--- SOURCE DATA ---
'''

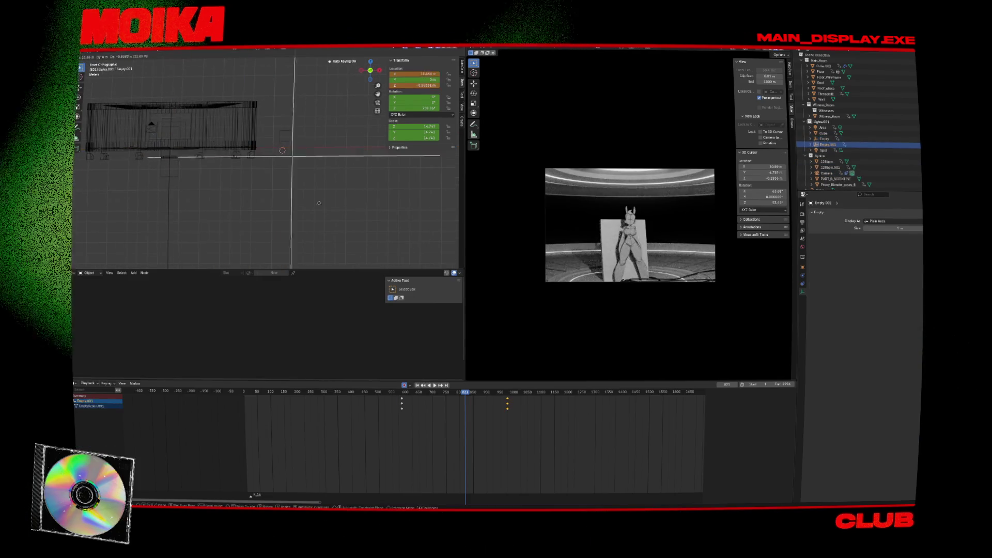
click(230, 199)
scroll(310, 196, down, 4)
key(s)
click(367, 197)
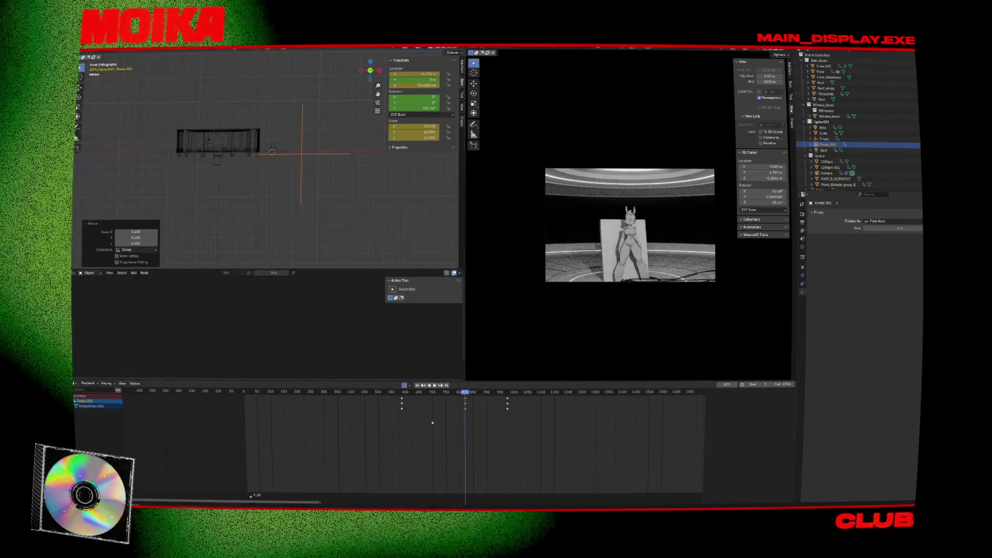
Step: Delete Empty.001's copied keyframes and move it right and down beside the room
key(x)
click(416, 420)
key(g)
click(348, 176)
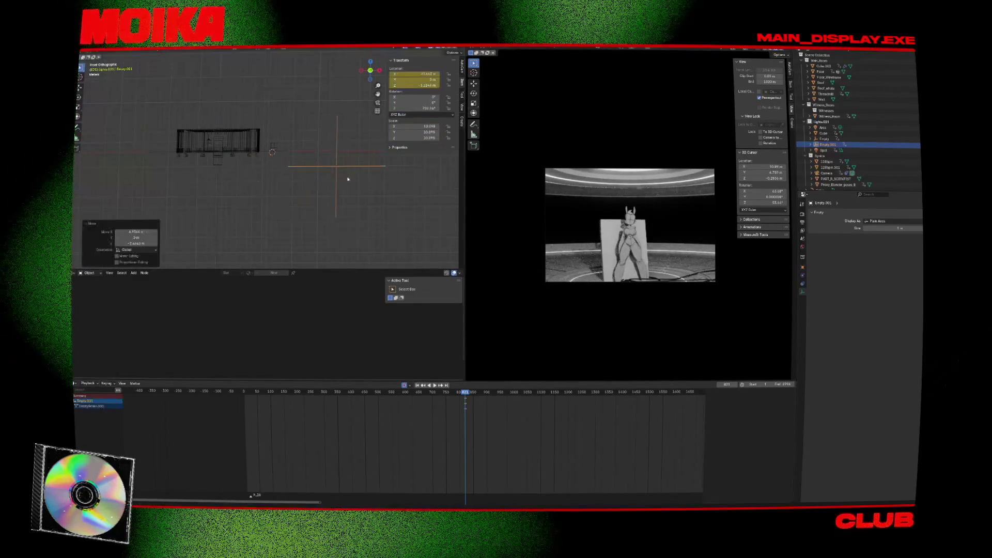
click(403, 385)
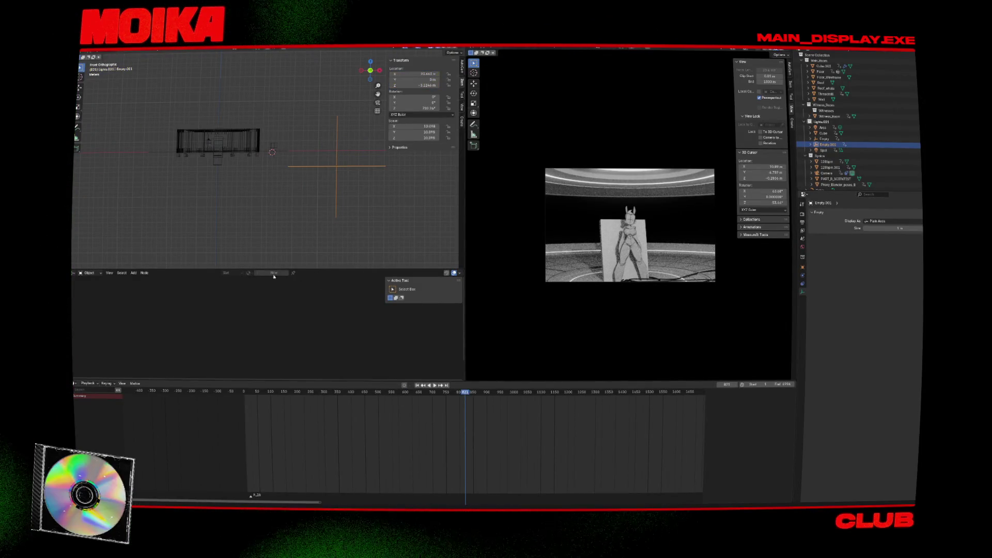
click(216, 180)
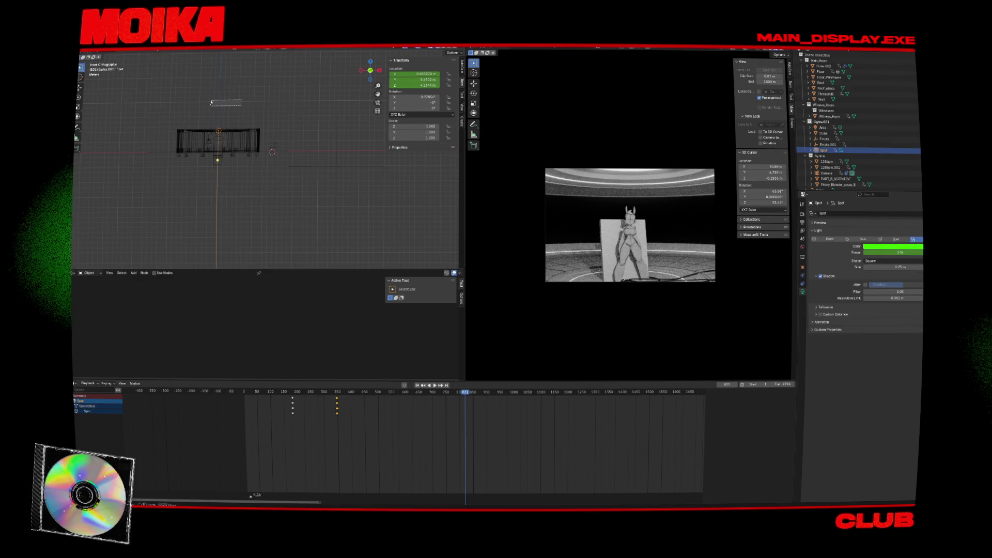
Step: Add a Child Of constraint to the original Empty, then play back with Empty.001 selected
click(220, 103)
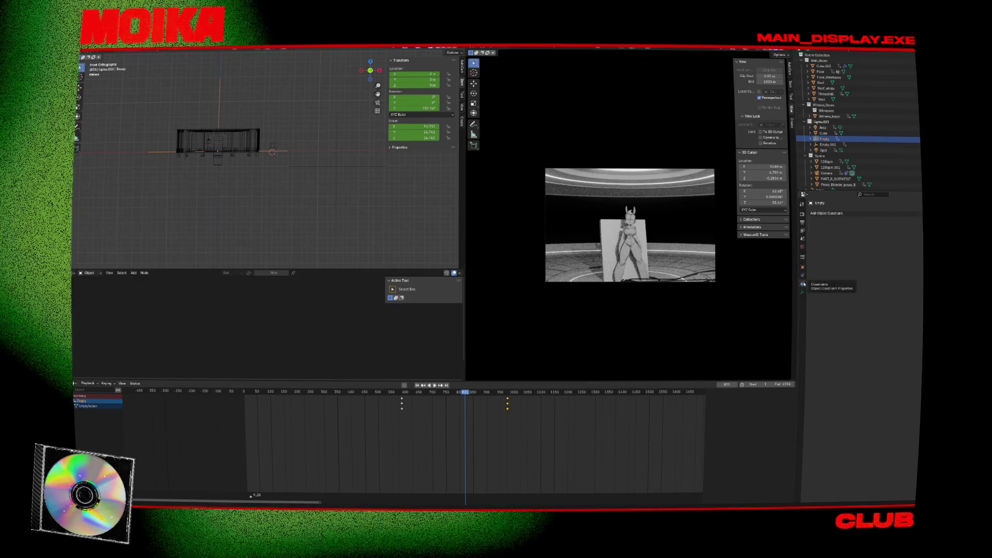
click(857, 214)
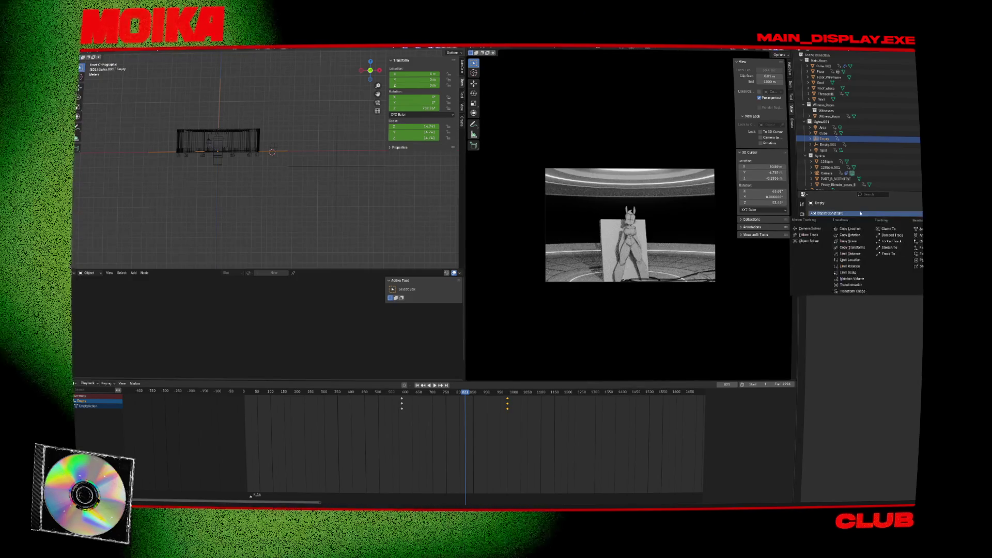
click(919, 246)
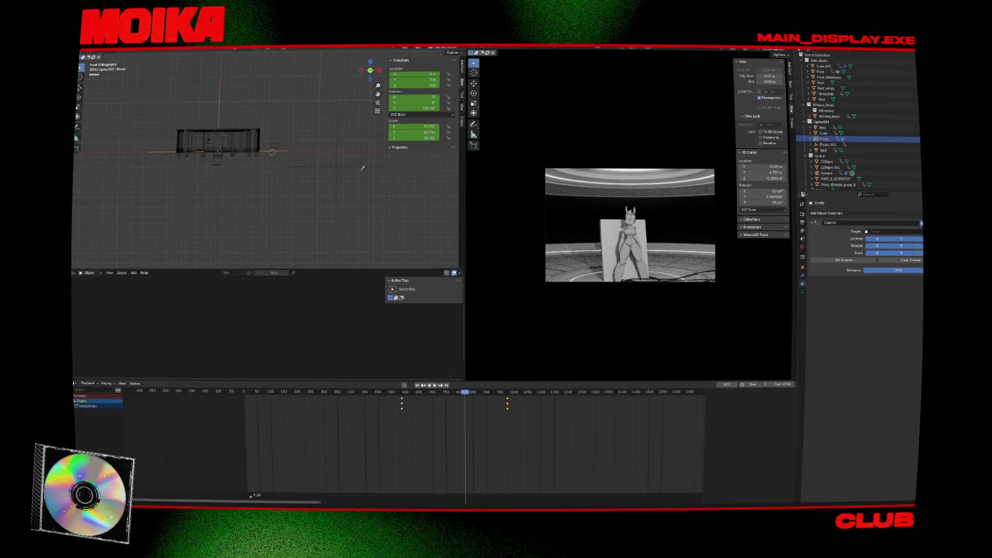
click(339, 166)
key(space)
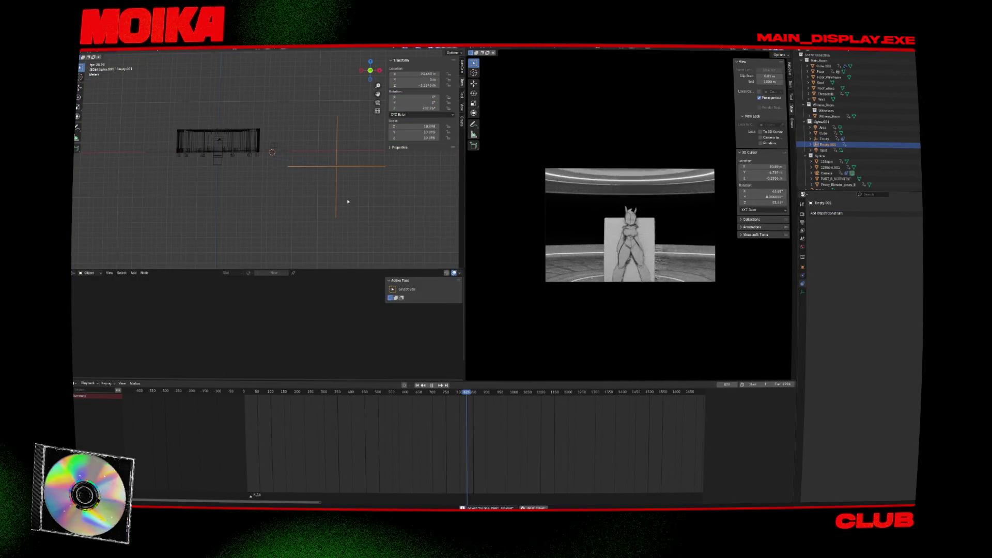
key(space)
click(383, 392)
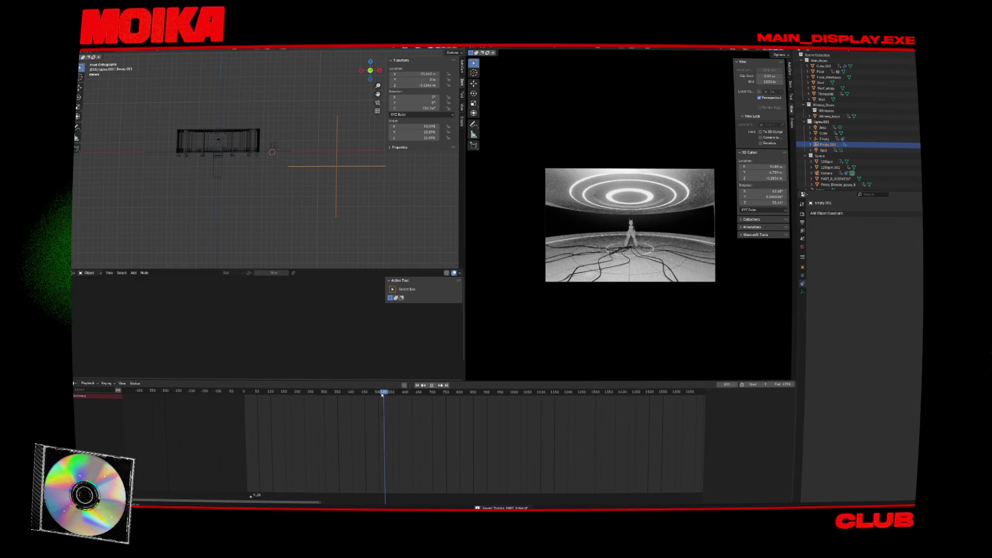
Step: Replay from about frame 598 and stop playback there
key(space)
key(space)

'''

--- ACTION ITEM ---
Excluding every picture, write out each record word for word.

--- TASK ANSWER ---
click(230, 199)
scroll(310, 196, down, 4)
key(s)
click(367, 197)
Step: Delete Empty.001's copied keyframes and move it right and down beside the room
key(x)
click(416, 420)
key(g)
click(348, 176)
click(403, 385)
click(216, 180)
Step: Add a Child Of constraint to the original Empty, then play back with Empty.001 selected
click(220, 103)
click(857, 214)
click(919, 246)
click(339, 166)
key(space)
key(space)
click(383, 392)
Step: Replay from about frame 598 and stop playback there
key(space)
key(space)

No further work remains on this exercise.